## Problem requirements
Print out the records that follow, exactly and completely.

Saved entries

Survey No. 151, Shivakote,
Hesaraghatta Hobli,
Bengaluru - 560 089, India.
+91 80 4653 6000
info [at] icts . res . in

## Result for this task
Survey No. 151, Shivakote,
Hesaraghatta Hobli,
Bengaluru - 560 089, India.
+91 80 4653 6000
info [at] icts . res . in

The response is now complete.